- **Your objective**
Reproduce every line of the material below word for word, but leave out the pictures.

** begin **

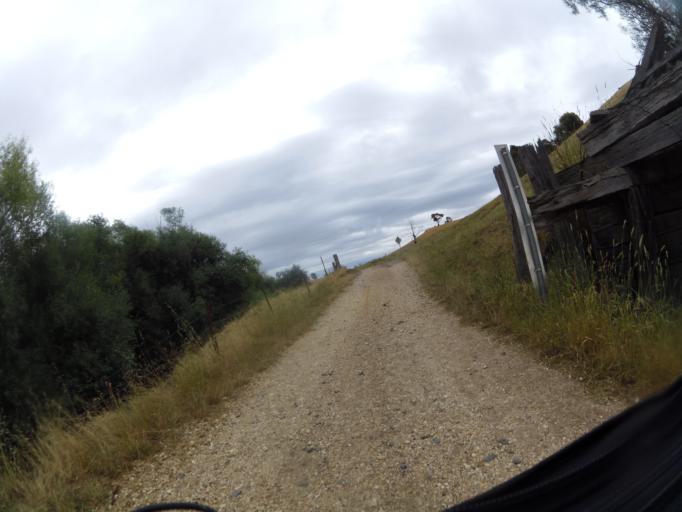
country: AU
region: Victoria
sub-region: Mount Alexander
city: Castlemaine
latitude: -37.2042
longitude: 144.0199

** end **

- **Result for this task**
country: AU
region: Victoria
sub-region: Mount Alexander
city: Castlemaine
latitude: -37.2042
longitude: 144.0199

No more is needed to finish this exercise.